Sa façon de m’aborder, sa voix posée, habituée à se faire entendre, sinon obéir, m’ont plu. À la différence des hommes de mon âge, il déguste en connaisseur, il s’attarde un peu à des préliminaires dont se passent la grande majorité des nouveaux jouisseurs.

C’est agréable et excitant, c’est différent.

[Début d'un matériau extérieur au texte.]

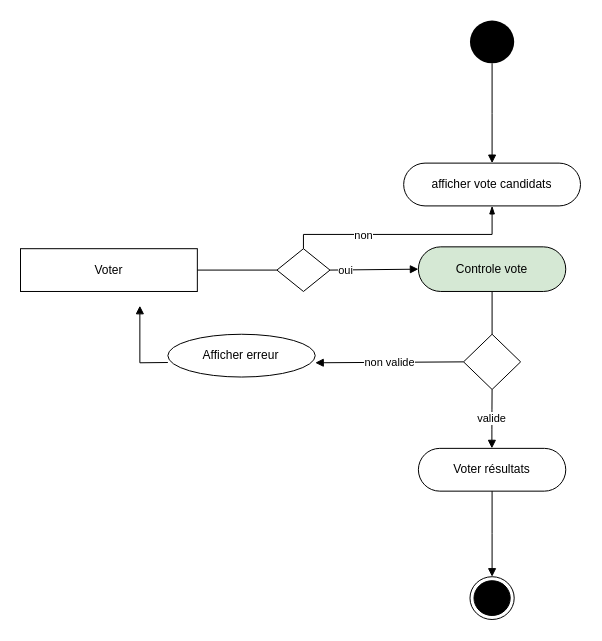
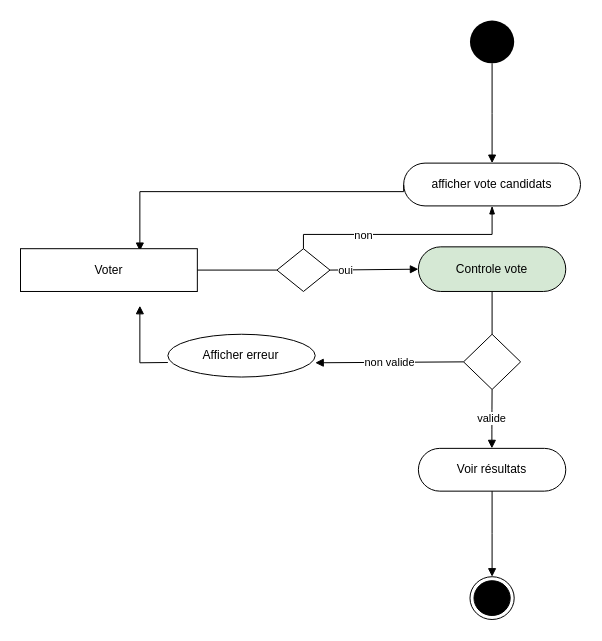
  <mxCell id="0" />
  <mxCell id="1" parent="0" />
  <mxCell id="2" value="" style="group" vertex="1" connectable="0" parent="1"><mxGeometry x="20" y="20" width="560" height="599" as="geometry" /></mxCell>
  <mxCell id="3" value="" style="ellipse;fillColor=#000000;strokeColor=none;" parent="2" vertex="1"><mxGeometry x="449.474" width="44.211" height="42.786" as="geometry" /></mxCell>
  <mxCell id="4" value="" style="endArrow=none;html=1;rounded=0;edgeStyle=elbowEdgeStyle;elbow=vertical;startArrow=block;startFill=1;" parent="2" edge="1"><mxGeometry width="50" height="50" relative="1" as="geometry"><mxPoint x="471.579" y="142.619" as="sourcePoint" /><mxPoint x="471.579" y="42.786" as="targetPoint" /></mxGeometry></mxCell>
  <mxCell id="5" value="afficher vote candidats" style="rounded=1;whiteSpace=wrap;html=1;arcSize=50;" parent="2" vertex="1"><mxGeometry x="383.158" y="142.619" width="176.842" height="42.786" as="geometry" /></mxCell>
+ <mxCell id="6" value="" style="endArrow=none;html=1;rounded=0;edgeStyle=elbowEdgeStyle;elbow=vertical;startArrow=block;startFill=1;entryX=0;entryY=0.5;entryDx=0;entryDy=0;exitX=0.675;exitY=0.055;exitDx=0;exitDy=0;exitPerimeter=0;" parent="2" source="7" target="5" edge="1"><mxGeometry width="50" height="50" relative="1" as="geometry"><mxPoint x="176.842" y="171.143" as="sourcePoint" /><mxPoint x="294.737" y="121.226" as="targetPoint" /><Array as="points"><mxPoint x="338.947" y="171.143" /></Array></mxGeometry></mxCell>
  <mxCell id="7" value="Voter" style="whiteSpace=wrap;html=1;arcSize=50;rounded=0;" parent="2" vertex="1"><mxGeometry y="228.19" width="176.842" height="42.786" as="geometry" /></mxCell>
  <mxCell id="8" value="" style="endArrow=none;html=1;exitX=1;exitY=0.5;exitDx=0;exitDy=0;entryX=0;entryY=0.5;entryDx=0;entryDy=0;" parent="2" source="7" target="9" edge="1"><mxGeometry width="50" height="50" relative="1" as="geometry"><mxPoint x="176.842" y="234.908" as="sourcePoint" /><mxPoint x="250.526" y="256.714" as="targetPoint" /></mxGeometry></mxCell>
  <mxCell id="9" value="" style="rhombus;whiteSpace=wrap;html=1;" parent="2" vertex="1"><mxGeometry x="256.421" y="228.19" width="53.053" height="42.786" as="geometry" /></mxCell>
  <mxCell id="10" value="" style="endArrow=blockThin;html=1;edgeStyle=elbowEdgeStyle;elbow=vertical;rounded=0;exitX=0.5;exitY=0;exitDx=0;exitDy=0;endFill=1;entryX=0.5;entryY=1;entryDx=0;entryDy=0;" parent="2" source="9" target="5" edge="1"><mxGeometry width="50" height="50" relative="1" as="geometry"><mxPoint x="294.737" y="208.224" as="sourcePoint" /><mxPoint x="427.368" y="208.224" as="targetPoint" /><Array as="points"><mxPoint x="368.421" y="213.929" /><mxPoint x="309.474" y="199.667" /></Array></mxGeometry></mxCell>
  <mxCell id="11" value="non" style="edgeLabel;html=1;align=center;verticalAlign=middle;resizable=0;points=[];" parent="10" vertex="1" connectable="0"><mxGeometry x="-0.36" y="-1" relative="1" as="geometry"><mxPoint as="offset" /></mxGeometry></mxCell>
  <mxCell id="12" value="" style="endArrow=block;html=1;exitX=1;exitY=0.5;exitDx=0;exitDy=0;entryX=0;entryY=0.5;entryDx=0;entryDy=0;endFill=1;" parent="2" source="9" target="14" edge="1"><mxGeometry width="50" height="50" relative="1" as="geometry"><mxPoint x="324.211" y="256.258" as="sourcePoint" /><mxPoint x="403.789" y="255.338" as="targetPoint" /></mxGeometry></mxCell>
  <mxCell id="13" value="oui" style="edgeLabel;html=1;align=center;verticalAlign=middle;resizable=0;points=[];" parent="12" vertex="1" connectable="0"><mxGeometry x="-0.652" relative="1" as="geometry"><mxPoint as="offset" /></mxGeometry></mxCell>
  <mxCell id="14" value="Controle vote" style="rounded=1;whiteSpace=wrap;html=1;arcSize=50;fillColor=#d5e8d4;" parent="2" vertex="1"><mxGeometry x="397.895" y="226.351" width="147.368" height="44.625" as="geometry" /></mxCell>
  <mxCell id="15" value="" style="endArrow=none;html=1;entryX=0.5;entryY=1;entryDx=0;entryDy=0;" parent="2" target="14" edge="1"><mxGeometry width="50" height="50" relative="1" as="geometry"><mxPoint x="471.579" y="313.762" as="sourcePoint" /><mxPoint x="515.789" y="299.5" as="targetPoint" /></mxGeometry></mxCell>
  <mxCell id="16" value="" style="rhombus;whiteSpace=wrap;html=1;" parent="2" vertex="1"><mxGeometry x="443.063" y="313.762" width="57.046" height="55.208" as="geometry" /></mxCell>
  <mxCell id="17" value="non valide" style="endArrow=block;html=1;endFill=1;exitX=0;exitY=0.5;exitDx=0;exitDy=0;" parent="2" source="16" edge="1"><mxGeometry width="50" height="50" relative="1" as="geometry"><mxPoint x="442.105" y="342.286" as="sourcePoint" /><mxPoint x="294.737" y="342.286" as="targetPoint" /></mxGeometry></mxCell>
  <mxCell id="18" value="" style="endArrow=block;html=1;endFill=1;rounded=0;edgeStyle=elbowEdgeStyle;elbow=vertical;" parent="2" edge="1"><mxGeometry width="50" height="50" relative="1" as="geometry"><mxPoint x="147.368" y="342.0" as="sourcePoint" /><mxPoint x="119.368" y="285.238" as="targetPoint" /><Array as="points"><mxPoint x="119.368" y="342.286" /></Array></mxGeometry></mxCell>
  <mxCell id="19" value="valide" style="endArrow=block;html=1;endFill=1;exitX=0.5;exitY=1;exitDx=0;exitDy=0;" parent="2" source="16" edge="1"><mxGeometry width="50" height="50" relative="1" as="geometry"><mxPoint x="471.579" y="370.81" as="sourcePoint" /><mxPoint x="471.402" y="427.857" as="targetPoint" /><Array as="points"><mxPoint x="471.402" y="399.333" /></Array></mxGeometry></mxCell>
- <mxCell id="20" value="Voter résultats" style="rounded=1;whiteSpace=wrap;html=1;arcSize=50;" parent="2" vertex="1"><mxGeometry x="397.895" y="427.857" width="147.368" height="42.786" as="geometry" /></mxCell>
+ <mxCell id="20" value="Voir résultats" style="rounded=1;whiteSpace=wrap;html=1;arcSize=50;" parent="2" vertex="1"><mxGeometry x="397.895" y="427.857" width="147.368" height="42.786" as="geometry" /></mxCell>
  <mxCell id="21" value="" style="endArrow=none;html=1;rounded=0;edgeStyle=elbowEdgeStyle;elbow=vertical;startArrow=block;startFill=1;entryX=0.5;entryY=1;entryDx=0;entryDy=0;" parent="2" edge="1" target="20"><mxGeometry width="50" height="50" relative="1" as="geometry"><mxPoint x="471.579" y="556.214" as="sourcePoint" /><mxPoint x="471.225" y="484.905" as="targetPoint" /></mxGeometry></mxCell>
  <mxCell id="22" value="" style="ellipse;html=1;shape=endState;fillColor=#000000;strokeColor=#000000;" parent="2" vertex="1"><mxGeometry x="449.488" y="556.214" width="44.211" height="42.786" as="geometry" /></mxCell>
  <mxCell id="23" value="Afficher erreur" style="ellipse;whiteSpace=wrap;html=1;arcSize=50;" vertex="1" parent="2"><mxGeometry x="147.368" y="313.762" width="147.368" height="42.786" as="geometry" /></mxCell>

Je trouve un plaisir supplémentaire à imaginer que je vais me faire baiser par un homme que j’ai rencontré quelques minutes plus tôt, dont je ne sais rien, et que je ne reverrai probablement jamais. Cette perspective m’étourdit un peu lorsqu’il m’attire contre lui sur le canapé et qu’il m’embrasse. Tandis que sa langue tourmente la mienne, sa main se promène sur mon corps dénudé, descend sur mon pubis, ses doigts s’immiscent dans ma fente. Son index effleure mon clitoris, et s’introduit dans mon vagin déjà très humide.

— Une envie ? se moque-t-il gentiment.

— Je crois.

— J’en suis convaincu, affirme-t-il en retirant son doigt pour le porter à ma bouche entrouverte.